Ever heard the old saying, “Why is there never enough time to do it right, but always enough time to do it over?” Organizational cultures that have a need for speed can actually slow down strategically in their quest to get things done quickly. This was discussed in an article in the Harvard Business Review called, “Need Speed? Slow Down.” What I find interesting is that entrepreneurial companies, who are usually rewarded for speed, may be missing the boat, strategically.

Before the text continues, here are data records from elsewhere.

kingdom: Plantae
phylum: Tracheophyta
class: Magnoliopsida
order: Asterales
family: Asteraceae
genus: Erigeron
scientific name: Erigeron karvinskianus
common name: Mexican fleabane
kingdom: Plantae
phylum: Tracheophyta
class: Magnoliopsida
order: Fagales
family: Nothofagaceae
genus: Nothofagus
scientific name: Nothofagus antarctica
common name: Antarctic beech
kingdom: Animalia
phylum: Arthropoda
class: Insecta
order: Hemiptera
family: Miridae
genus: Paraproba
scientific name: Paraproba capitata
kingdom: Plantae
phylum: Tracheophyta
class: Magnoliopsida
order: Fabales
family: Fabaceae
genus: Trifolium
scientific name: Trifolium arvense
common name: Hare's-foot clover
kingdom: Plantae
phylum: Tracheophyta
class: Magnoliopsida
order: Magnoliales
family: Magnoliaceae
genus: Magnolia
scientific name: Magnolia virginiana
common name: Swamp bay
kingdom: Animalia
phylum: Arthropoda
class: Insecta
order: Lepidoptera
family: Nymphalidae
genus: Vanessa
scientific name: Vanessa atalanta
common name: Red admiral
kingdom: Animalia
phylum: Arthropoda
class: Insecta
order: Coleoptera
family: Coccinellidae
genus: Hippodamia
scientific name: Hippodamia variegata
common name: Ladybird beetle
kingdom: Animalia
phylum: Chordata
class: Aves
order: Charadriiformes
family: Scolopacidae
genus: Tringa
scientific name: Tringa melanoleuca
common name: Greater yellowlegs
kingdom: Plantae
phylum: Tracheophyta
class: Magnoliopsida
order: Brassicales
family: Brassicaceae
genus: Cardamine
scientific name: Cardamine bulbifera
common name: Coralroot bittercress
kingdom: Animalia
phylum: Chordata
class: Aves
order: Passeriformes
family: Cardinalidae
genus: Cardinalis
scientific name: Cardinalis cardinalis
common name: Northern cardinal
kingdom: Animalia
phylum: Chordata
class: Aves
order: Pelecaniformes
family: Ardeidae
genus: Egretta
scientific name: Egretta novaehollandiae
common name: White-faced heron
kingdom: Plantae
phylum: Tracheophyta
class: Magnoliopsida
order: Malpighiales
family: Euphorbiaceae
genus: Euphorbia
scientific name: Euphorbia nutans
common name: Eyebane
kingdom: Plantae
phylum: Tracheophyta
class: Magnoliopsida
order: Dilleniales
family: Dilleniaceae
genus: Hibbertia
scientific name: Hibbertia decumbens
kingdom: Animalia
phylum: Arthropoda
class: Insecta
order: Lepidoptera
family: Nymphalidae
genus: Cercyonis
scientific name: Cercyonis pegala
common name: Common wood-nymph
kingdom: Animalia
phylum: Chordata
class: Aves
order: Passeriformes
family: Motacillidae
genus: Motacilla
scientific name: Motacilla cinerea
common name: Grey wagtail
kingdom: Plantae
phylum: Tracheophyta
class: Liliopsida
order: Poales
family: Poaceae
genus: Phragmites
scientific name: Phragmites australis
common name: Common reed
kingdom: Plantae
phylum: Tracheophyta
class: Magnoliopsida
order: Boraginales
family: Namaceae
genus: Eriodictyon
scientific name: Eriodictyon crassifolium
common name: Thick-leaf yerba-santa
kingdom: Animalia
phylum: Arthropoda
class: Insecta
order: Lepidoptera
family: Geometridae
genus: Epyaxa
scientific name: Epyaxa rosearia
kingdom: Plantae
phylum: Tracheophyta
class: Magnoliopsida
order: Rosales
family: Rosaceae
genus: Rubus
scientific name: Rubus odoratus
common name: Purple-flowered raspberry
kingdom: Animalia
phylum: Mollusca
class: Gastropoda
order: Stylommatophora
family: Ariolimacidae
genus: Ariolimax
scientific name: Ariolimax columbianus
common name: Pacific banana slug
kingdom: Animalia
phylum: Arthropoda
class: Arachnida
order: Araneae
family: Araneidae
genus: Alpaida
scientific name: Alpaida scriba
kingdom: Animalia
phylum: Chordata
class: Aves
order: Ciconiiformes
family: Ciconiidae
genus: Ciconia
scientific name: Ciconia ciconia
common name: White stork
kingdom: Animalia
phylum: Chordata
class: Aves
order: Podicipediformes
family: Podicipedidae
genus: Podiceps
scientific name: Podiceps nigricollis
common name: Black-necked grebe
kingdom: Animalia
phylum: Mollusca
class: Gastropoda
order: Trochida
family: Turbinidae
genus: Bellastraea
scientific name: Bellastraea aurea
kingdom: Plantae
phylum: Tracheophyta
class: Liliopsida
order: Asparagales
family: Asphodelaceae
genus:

The article describes 8 characteristics of companies who are strategically fast:
- Senior leaders closely aligned and committed to initiatives’ success
- Team members sometimes switch responsibilities to make things easier for one another
- Teams review how their work is going
- Groups capture and communicate lessons learned
- Success is based on the ability to explore new technologies
- Employees create innovative products and services
- Management systems work coherently to support overall objectives
- Even experienced employees receive training when initiatives are launched
Conversely, of course, those companies that do the opposite of this are strategically slow. When I look at this list, there are two characteristics that seem to be at the core of what works – communication and adjustment conversations. Let’s take communication first. As entrepreneurs we have a tendency to believe that everyone “thinks” like we do. News flash, they don’t. Because we think this way, we are “quick” in our communication and anxious to move on to the next thing. Without a basic understanding of mutual goals or alignment, things will get done, however they may not be the right things to be working on. Goals will be accomplished, but were they really the right goals or the ones that are the most important for strategic growth?
Adjustment conversations are the second common theme in these strategically fast companies. Conversant calls this “Align, Act, Adjust” or “Debrief” conversations. Two myths about debriefs are likely responsible for these conversations not happening. The first is that they take too much time, and the second is that we only need them when something doesn’t work. Wrong on both counts. These conversations are essential to good communication and creating the “Cycle of Value” that moves an organization forward strategically fast. It is imperative that after every “result” from an alignment and action, you review and take stock. What went well? What didn’t go so well? What did we learn and how will we use that in the future? By integrating this process into your culture, you will have fewer missed deadlines, wrong products and misaligned teams. It’s a process and it won’t necessarily be fast. It will take time for your teams to become good at it and making it a habit, but spending the time to reflect and learn from your actions will lead to speed, just not while you’re learning the process.
Need strategic speed in this competitive landscape? Slow down and reflect and you might learn a few valuable lessons.